**EXERCISE PASSAGE**.

- - - - - - -

# Shires Marlborough Hunt Coat



## sky2 (3 October 2017)

Hi all,

I'm looking for a hunt coat and the Shire Marlborough seems a good price, I don't have loads to spend. Has anyone got one, are they quite warm? Also what does the sizing come up like? 

Thanks


----------



## Floxie (3 October 2017)

I don't have this (yet!) but I have the Malvern tweed and it is lovely quality and a good fit. I will definitely be trying the Shires hunt coat when I have some savings  Generally very impressed with their range.


----------



## sky2 (4 October 2017)

Floxie said:



			I don't have this (yet!) but I have the Malvern tweed and it is lovely quality and a good fit. I will definitely be trying the Shires hunt coat when I have some savings  Generally very impressed with their range.
		
Click to expand...

How do you find the sizing comes up? There is a 32 and a 34 on ebay at the moment. I'd normally go for the 32 but will be needing lots of layers underneath so the bigger might be better, but if they come up slightly large the 32 would be ok, decisions! I'm off to HOYS this weekend so hopefully will find some there to try on.


----------



## Floxie (12 October 2017)

Did you try them? I think they fit pretty much as expected!


----------



## Bernster (13 October 2017)

Fit as expected fairly true to size.  Sleeves were a bit long but I'm short.  Warm but not too bulky or hot.  Wears and washes well.

- - - - - - -

**GIVEN INFORMATION**.
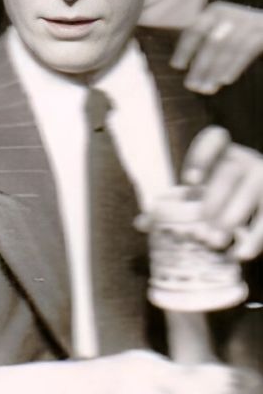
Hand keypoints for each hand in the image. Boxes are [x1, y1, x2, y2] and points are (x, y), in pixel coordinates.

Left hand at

- - - - - - -

**PROBLEM TO WORK ON**.
Write out everything in the hunt coat thread from "## sky2 (4 October" down to "Click to expand...".

**ANSWER TO THIS PROBLEM**.
## sky2 (4 October 2017)

Floxie said:



			I don't have this (yet!) but I have the Malvern tweed and it is lovely quality and a good fit. I will definitely be trying the Shires hunt coat when I have some savings  Generally very impressed with their range.
		
Click to expand...